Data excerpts
————
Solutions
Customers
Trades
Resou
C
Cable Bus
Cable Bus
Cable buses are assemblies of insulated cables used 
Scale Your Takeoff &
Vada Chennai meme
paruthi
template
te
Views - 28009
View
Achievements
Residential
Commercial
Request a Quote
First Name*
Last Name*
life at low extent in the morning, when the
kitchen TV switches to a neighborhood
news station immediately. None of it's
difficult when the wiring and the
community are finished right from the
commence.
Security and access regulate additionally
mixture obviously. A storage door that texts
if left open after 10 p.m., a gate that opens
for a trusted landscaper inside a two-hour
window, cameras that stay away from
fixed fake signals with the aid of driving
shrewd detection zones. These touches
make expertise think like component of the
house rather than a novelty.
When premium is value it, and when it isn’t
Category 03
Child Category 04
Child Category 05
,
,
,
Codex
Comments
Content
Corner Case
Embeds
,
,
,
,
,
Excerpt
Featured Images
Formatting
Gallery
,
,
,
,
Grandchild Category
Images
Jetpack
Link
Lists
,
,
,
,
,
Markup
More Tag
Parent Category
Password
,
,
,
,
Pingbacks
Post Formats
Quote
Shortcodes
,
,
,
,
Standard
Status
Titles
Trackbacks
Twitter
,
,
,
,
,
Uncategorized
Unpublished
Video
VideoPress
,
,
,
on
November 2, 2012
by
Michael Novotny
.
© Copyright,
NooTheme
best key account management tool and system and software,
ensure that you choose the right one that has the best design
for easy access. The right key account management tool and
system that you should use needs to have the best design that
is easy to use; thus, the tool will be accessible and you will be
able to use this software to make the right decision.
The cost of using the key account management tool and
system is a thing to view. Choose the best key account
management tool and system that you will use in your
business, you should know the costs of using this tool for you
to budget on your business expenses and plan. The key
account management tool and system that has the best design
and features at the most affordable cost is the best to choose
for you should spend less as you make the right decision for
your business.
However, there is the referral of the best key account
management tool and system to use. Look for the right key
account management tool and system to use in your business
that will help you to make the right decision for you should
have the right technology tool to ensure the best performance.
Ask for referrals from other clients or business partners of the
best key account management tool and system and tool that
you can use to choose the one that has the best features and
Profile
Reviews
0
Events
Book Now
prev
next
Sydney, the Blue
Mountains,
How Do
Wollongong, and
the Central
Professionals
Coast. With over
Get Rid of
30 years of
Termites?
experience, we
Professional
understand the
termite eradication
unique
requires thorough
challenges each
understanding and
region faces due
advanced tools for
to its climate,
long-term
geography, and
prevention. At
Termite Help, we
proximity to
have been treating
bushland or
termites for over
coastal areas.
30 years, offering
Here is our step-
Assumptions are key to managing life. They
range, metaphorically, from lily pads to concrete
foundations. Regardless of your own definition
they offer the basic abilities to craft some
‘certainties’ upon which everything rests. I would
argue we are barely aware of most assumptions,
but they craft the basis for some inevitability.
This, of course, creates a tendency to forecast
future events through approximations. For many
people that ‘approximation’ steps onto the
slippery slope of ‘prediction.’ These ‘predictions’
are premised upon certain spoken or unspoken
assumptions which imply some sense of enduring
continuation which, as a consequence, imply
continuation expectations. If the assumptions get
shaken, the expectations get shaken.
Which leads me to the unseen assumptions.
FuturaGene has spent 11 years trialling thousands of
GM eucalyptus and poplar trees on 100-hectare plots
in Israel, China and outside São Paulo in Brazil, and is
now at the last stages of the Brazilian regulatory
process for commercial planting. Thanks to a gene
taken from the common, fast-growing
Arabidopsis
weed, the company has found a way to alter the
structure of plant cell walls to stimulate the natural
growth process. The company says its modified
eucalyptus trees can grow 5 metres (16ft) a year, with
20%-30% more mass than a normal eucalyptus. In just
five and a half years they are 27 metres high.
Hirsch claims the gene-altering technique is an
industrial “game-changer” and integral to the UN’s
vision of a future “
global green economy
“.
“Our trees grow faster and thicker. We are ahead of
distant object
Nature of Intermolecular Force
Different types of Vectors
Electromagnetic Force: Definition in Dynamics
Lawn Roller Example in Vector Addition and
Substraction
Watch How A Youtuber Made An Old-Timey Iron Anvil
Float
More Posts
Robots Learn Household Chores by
————
Directions:
Copy each entry exactly, with nothing added or dropped.

Task response:
Solutions
Customers
Trades
Resou
C
Cable Bus
Cable Bus
Cable buses are assemblies of insulated cables used 
Scale Your Takeoff &
Vada Chennai meme
paruthi
template
te
Views - 28009
View
Achievements
Residential
Commercial
Request a Quote
First Name*
Last Name*
life at low extent in the morning, when the
kitchen TV switches to a neighborhood
news station immediately. None of it's
difficult when the wiring and the
community are finished right from the
commence.
Security and access regulate additionally
mixture obviously. A storage door that texts
if left open after 10 p.m., a gate that opens
for a trusted landscaper inside a two-hour
window, cameras that stay away from
fixed fake signals with the aid of driving
shrewd detection zones. These touches
make expertise think like component of the
house rather than a novelty.
When premium is value it, and when it isn’t
Category 03
Child Category 04
Child Category 05
,
,
,
Codex
Comments
Content
Corner Case
Embeds
,
,
,
,
,
Excerpt
Featured Images
Formatting
Gallery
,
,
,
,
Grandchild Category
Images
Jetpack
Link
Lists
,
,
,
,
,
Markup
More Tag
Parent Category
Password
,
,
,
,
Pingbacks
Post Formats
Quote
Shortcodes
,
,
,
,
Standard
Status
Titles
Trackbacks
Twitter
,
,
,
,
,
Uncategorized
Unpublished
Video
VideoPress
,
,
,
on
November 2, 2012
by
Michael Novotny
.
© Copyright,
NooTheme
best key account management tool and system and software,
ensure that you choose the right one that has the best design
for easy access. The right key account management tool and
system that you should use needs to have the best design that
is easy to use; thus, the tool will be accessible and you will be
able to use this software to make the right decision.
The cost of using the key account management tool and
system is a thing to view. Choose the best key account
management tool and system that you will use in your
business, you should know the costs of using this tool for you
to budget on your business expenses and plan. The key
account management tool and system that has the best design
and features at the most affordable cost is the best to choose
for you should spend less as you make the right decision for
your business.
However, there is the referral of the best key account
management tool and system to use. Look for the right key
account management tool and system to use in your business
that will help you to make the right decision for you should
have the right technology tool to ensure the best performance.
Ask for referrals from other clients or business partners of the
best key account management tool and system and tool that
you can use to choose the one that has the best features and
Profile
Reviews
0
Events
Book Now
prev
next
Sydney, the Blue
Mountains,
How Do
Wollongong, and
the Central
Professionals
Coast. With over
Get Rid of
30 years of
Termites?
experience, we
Professional
understand the
termite eradication
unique
requires thorough
challenges each
understanding and
region faces due
advanced tools for
to its climate,
long-term
geography, and
prevention. At
Termite Help, we
proximity to
have been treating
bushland or
termites for over
coastal areas.
30 years, offering
Here is our step-
Assumptions are key to managing life. They
range, metaphorically, from lily pads to concrete
foundations. Regardless of your own definition
they offer the basic abilities to craft some
‘certainties’ upon which everything rests. I would
argue we are barely aware of most assumptions,
but they craft the basis for some inevitability.
This, of course, creates a tendency to forecast
future events through approximations. For many
people that ‘approximation’ steps onto the
slippery slope of ‘prediction.’ These ‘predictions’
are premised upon certain spoken or unspoken
assumptions which imply some sense of enduring
continuation which, as a consequence, imply
continuation expectations. If the assumptions get
shaken, the expectations get shaken.
Which leads me to the unseen assumptions.
FuturaGene has spent 11 years trialling thousands of
GM eucalyptus and poplar trees on 100-hectare plots
in Israel, China and outside São Paulo in Brazil, and is
now at the last stages of the Brazilian regulatory
process for commercial planting. Thanks to a gene
taken from the common, fast-growing
Arabidopsis
weed, the company has found a way to alter the
structure of plant cell walls to stimulate the natural
growth process. The company says its modified
eucalyptus trees can grow 5 metres (16ft) a year, with
20%-30% more mass than a normal eucalyptus. In just
five and a half years they are 27 metres high.
Hirsch claims the gene-altering technique is an
industrial “game-changer” and integral to the UN’s
vision of a future “
global green economy
“.
“Our trees grow faster and thicker. We are ahead of
distant object
Nature of Intermolecular Force
Different types of Vectors
Electromagnetic Force: Definition in Dynamics
Lawn Roller Example in Vector Addition and
Substraction
Watch How A Youtuber Made An Old-Timey Iron Anvil
Float
More Posts
Robots Learn Household Chores by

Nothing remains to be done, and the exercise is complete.